Part of our approach… is to focus on young people, and work with them to empower adults. Youth have a huge influence on consumerism, and on their parents. These are just some of the strategies that we employ to make a positive difference in our work.
BK: Marketing agencies are aware of that, too—they’re working on their end to capitalize on the buying power of youth.
PC: They certainly are. I have an acquaintance who works in Latin America. They own the rights to market a major U.S. cookie brand. I remember he asked me once, “Why do you think we put the cookies on the lower shelves? We don’t put them on the higher shelves for the parents. Our distributors put them on the lower shelves so the kids look at them and say, ‘Mom, Dad, I want cookies!’” That’s a perfect example, to me, of how marketing companies leverage the power that youth have over food choices. The fact that we, as an environmental movement, have largely neglected to recognize this power is very unfortunate and shortsighted.
BK: Any words of advice for young people looking to follow in your footsteps?

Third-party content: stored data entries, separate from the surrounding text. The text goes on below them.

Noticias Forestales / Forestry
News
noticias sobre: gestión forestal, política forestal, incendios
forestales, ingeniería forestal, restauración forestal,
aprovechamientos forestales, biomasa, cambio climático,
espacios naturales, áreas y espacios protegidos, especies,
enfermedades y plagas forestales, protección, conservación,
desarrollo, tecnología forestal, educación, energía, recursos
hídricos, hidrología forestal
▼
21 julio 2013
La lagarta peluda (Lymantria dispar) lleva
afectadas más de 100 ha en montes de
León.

PC: I tell them that no matter what their interests are, to study communications: to give lectures, speak at their university, work with different forms of media, learn how to speak in public and to tell a good story. When people are asked what they are most afraid of, they often rank public speaking above death. I tell people to follow their passion, first and foremost; they’ll be better at their work if they love it. But I also tell them to study communications. That’s my universal message.
At the end of the day, what do I do? I’m a storyteller. That’s my job. I’m not a scientist, and I never claim to be a policy expert. I have a degree in history. I don’t have a degree in science. It’s really about telling stories.